▸ Source

Each well is scaled such that rising out of a physical well of that depth — in constant Earth surface gravity — would take the same energy as escaping from that planet's gravity in reality.
Each planet is shown cut in half at the bottom of its well, with the depth of the well measured down to the planet's flat surface.
The planet sizes are to the same scale as the wells. Interplanetary distances are not to scale.
Depth = (G × PlanetMass) / (g × PlanetRadius)
G = Newton's constant
g = 9.81 m/s2

Planetary Descriptions
To Sun, very very far down
Earth - 6379 km [originally 5,478 km]
Moon - 288 km
Mars - 1,286 km
[A drawing of a "very deep" gravity well, "Your mom" at the bottom, several member of "local football team" falling down towards her.]
Jupiter is not much larger than Saturn, but much more massive. At its size, adding more mass just makes it denser due to the extra squeezing of gravity.

▸ Supplied data
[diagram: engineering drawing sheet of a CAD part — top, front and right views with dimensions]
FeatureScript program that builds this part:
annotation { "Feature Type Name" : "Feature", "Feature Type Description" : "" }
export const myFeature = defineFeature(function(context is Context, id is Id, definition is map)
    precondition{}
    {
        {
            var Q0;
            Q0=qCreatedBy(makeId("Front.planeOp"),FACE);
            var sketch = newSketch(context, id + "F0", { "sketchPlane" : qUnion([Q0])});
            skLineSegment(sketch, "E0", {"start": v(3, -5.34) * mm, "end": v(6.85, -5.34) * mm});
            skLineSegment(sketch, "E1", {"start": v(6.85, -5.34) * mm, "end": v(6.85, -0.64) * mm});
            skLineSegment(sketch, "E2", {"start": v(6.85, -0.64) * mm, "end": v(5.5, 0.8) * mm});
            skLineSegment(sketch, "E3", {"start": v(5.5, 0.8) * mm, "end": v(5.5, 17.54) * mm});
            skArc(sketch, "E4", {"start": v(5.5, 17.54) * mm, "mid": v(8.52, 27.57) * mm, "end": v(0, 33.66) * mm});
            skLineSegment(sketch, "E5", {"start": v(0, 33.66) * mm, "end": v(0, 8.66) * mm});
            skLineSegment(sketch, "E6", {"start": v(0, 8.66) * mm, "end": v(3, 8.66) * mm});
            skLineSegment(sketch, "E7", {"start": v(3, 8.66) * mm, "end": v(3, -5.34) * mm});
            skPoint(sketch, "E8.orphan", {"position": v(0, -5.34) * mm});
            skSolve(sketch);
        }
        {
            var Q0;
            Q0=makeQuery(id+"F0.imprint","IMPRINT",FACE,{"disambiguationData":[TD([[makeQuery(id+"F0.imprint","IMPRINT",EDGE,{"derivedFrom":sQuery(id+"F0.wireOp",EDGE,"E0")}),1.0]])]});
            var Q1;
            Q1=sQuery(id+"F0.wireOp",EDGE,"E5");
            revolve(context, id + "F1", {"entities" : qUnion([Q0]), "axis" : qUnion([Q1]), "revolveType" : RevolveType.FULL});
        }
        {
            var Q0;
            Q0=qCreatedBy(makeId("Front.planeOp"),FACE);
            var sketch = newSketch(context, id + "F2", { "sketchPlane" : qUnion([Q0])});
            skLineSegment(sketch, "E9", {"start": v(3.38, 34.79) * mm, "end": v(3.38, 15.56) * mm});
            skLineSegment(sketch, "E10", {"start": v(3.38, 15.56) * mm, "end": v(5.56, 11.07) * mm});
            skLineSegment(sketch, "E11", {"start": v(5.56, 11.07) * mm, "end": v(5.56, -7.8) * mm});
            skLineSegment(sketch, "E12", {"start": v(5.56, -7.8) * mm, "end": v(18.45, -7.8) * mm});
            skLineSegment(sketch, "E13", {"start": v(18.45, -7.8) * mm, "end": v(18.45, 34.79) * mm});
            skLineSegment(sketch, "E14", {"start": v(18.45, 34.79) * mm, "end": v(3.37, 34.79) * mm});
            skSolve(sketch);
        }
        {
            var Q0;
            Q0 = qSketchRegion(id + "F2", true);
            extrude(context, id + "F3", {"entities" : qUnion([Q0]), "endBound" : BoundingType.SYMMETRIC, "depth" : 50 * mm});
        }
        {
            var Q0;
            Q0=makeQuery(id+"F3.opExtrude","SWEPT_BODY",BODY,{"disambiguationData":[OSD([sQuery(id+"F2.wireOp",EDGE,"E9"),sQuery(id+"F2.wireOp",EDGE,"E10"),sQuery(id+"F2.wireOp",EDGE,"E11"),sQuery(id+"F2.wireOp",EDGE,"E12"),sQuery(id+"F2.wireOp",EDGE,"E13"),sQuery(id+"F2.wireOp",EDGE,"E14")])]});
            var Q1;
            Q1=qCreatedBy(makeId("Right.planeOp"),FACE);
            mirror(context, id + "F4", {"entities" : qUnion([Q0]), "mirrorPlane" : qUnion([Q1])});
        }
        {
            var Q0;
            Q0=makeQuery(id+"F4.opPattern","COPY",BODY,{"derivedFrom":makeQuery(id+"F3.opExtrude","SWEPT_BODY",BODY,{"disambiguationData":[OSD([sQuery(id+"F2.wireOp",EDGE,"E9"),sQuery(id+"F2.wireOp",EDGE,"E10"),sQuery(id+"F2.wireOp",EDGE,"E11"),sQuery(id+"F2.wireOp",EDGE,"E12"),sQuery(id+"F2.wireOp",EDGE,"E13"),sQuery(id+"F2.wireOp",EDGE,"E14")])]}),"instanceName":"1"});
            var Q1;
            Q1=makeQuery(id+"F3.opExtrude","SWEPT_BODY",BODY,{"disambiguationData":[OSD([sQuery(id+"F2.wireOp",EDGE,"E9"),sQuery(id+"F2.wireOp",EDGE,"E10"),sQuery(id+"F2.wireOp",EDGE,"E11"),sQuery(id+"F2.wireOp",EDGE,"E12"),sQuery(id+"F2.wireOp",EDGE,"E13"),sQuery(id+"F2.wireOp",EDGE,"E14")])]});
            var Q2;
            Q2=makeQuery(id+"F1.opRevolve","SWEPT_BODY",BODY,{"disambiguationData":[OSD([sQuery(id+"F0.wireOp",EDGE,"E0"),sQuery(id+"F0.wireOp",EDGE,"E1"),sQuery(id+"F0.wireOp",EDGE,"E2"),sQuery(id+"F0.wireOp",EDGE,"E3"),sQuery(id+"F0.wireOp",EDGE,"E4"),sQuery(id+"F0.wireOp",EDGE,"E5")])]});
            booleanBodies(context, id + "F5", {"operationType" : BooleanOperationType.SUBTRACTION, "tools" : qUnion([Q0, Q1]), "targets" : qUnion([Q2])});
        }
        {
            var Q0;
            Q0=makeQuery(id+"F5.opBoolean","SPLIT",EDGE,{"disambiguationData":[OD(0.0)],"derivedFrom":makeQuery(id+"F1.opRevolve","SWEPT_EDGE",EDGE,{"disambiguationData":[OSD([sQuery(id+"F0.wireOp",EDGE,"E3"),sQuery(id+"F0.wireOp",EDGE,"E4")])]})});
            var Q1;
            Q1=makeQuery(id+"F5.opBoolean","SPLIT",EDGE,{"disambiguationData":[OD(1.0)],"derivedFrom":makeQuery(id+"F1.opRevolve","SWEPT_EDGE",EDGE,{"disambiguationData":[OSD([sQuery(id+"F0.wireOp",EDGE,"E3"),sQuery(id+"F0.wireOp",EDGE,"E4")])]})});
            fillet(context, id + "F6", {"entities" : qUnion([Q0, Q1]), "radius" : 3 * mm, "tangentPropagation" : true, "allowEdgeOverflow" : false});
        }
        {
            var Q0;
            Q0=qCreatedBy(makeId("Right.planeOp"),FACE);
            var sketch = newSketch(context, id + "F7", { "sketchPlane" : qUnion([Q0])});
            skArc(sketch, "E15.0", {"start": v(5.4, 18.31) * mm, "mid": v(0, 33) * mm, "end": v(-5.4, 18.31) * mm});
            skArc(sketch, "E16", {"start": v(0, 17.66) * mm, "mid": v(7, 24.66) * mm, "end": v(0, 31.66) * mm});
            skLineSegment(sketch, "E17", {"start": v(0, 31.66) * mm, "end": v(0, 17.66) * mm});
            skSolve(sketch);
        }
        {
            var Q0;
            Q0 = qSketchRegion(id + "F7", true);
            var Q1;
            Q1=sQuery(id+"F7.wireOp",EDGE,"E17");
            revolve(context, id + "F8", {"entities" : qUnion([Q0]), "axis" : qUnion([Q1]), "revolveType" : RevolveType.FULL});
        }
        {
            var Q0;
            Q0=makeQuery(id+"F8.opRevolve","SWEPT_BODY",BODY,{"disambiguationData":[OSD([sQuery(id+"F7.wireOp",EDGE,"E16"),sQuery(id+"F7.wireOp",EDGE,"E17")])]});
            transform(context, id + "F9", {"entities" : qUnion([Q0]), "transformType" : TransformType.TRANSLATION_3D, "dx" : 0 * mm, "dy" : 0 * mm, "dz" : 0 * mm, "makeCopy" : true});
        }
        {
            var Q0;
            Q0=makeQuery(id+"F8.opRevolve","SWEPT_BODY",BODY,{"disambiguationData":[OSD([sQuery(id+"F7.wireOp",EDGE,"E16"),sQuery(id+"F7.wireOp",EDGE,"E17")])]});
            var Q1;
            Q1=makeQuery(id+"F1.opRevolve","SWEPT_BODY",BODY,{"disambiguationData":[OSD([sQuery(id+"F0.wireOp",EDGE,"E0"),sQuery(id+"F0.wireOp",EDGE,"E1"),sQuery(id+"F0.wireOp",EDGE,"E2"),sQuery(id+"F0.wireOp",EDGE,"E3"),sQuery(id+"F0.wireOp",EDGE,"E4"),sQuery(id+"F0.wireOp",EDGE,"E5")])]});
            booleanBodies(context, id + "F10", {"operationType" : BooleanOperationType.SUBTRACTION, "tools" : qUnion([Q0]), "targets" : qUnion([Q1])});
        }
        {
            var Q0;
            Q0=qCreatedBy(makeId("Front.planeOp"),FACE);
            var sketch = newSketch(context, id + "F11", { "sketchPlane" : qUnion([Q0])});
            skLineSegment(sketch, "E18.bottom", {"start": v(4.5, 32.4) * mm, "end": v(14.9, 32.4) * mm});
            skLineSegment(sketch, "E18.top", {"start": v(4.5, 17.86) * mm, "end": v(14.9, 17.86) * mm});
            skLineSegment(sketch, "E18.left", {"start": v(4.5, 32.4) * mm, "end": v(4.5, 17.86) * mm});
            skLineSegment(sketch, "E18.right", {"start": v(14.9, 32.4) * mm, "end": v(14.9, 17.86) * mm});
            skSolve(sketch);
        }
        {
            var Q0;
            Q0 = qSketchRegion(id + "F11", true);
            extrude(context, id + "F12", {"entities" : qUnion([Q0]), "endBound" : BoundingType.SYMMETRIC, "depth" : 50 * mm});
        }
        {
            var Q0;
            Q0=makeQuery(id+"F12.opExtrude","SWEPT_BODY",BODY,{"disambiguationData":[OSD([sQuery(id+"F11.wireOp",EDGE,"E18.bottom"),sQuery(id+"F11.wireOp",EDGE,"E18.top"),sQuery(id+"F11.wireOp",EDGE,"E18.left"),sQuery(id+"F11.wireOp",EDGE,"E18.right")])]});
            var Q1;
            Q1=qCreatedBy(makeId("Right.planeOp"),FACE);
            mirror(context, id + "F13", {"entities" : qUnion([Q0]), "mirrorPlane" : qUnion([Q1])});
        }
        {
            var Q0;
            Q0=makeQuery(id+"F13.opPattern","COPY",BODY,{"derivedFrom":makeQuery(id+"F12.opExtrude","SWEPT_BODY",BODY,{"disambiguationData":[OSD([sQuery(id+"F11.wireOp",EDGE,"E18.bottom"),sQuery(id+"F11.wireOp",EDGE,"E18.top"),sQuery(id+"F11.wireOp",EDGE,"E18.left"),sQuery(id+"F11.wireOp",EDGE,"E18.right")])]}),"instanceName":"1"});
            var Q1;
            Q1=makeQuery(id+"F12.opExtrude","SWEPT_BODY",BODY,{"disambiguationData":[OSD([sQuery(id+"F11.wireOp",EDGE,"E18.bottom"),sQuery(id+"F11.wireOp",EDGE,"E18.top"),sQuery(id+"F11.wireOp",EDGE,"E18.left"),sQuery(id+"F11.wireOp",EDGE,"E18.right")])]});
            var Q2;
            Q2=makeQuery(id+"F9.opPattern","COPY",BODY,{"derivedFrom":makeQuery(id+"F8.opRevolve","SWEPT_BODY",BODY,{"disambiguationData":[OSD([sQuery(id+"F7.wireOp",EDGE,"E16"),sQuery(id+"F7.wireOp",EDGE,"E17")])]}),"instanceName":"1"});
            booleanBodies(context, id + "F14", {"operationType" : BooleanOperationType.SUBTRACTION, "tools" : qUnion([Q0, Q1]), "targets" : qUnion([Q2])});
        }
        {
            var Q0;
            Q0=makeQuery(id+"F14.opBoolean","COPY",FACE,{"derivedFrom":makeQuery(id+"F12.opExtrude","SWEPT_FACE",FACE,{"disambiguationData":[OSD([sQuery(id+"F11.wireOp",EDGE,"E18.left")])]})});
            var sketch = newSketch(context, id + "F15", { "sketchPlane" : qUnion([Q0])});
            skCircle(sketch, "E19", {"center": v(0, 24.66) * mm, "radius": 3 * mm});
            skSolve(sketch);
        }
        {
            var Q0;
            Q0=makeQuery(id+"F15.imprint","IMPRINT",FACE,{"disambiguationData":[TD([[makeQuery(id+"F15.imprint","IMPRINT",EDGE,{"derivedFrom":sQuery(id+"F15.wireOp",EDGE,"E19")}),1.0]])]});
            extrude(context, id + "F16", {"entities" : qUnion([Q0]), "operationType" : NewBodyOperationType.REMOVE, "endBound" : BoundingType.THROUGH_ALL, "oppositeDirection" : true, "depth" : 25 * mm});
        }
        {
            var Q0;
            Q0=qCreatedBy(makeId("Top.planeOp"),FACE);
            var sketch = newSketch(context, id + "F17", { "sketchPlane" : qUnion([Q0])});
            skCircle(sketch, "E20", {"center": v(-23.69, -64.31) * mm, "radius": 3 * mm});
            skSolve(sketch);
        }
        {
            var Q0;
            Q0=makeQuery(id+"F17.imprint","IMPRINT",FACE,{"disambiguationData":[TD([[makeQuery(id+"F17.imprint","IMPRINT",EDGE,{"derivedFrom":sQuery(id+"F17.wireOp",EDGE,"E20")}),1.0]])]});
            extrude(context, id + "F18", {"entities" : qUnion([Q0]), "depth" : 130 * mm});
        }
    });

▸ Exercise details
Extend the passage on planetary gravity wells by writing what comes after its final sentence about Jupiter's density.

▸ Output of the task
If you dropped a few dozen more Jupiters into it, the pressure would ignite fusion and make it a star.
Two alarms: Weeoooeeoooeeooo
Megan: An even more glorious dawn awaits!

Mars Inset
[Mars gravity well, with one of the Mars rovers on its surface, with its moons Deimos and Phobos as smaller gravity wells.]
[Figure of a man (to scale) in Deimos's gravity well.]
You could escape Deimos with a bike and a ramp.
[Figure of a man (to scale) in Phobos's gravity well.]
A thrown baseball could escape Phobos.

Earth Inset
[Zoomed-in view of Earth/moon gravity well, featuring the relative locations of the atmosphere, Low Earth Orbit, the International Space Station, the Space Shuttle, GPS satellites, and satellites in geosynchronous orbit.]
Cueball: This is why it took a huge rocket to get to the moon but only a small one to get back.
It takes the same amount of energy to launch something on an escape trajectory away from Earth as it would to launch it 6,000 km upward under constant 9.81 m/s2 Earth gravity.
Hence, Earth's well is 6,000 km deep.


This comic used to be available as a poster in the xkcd store before it was shut down.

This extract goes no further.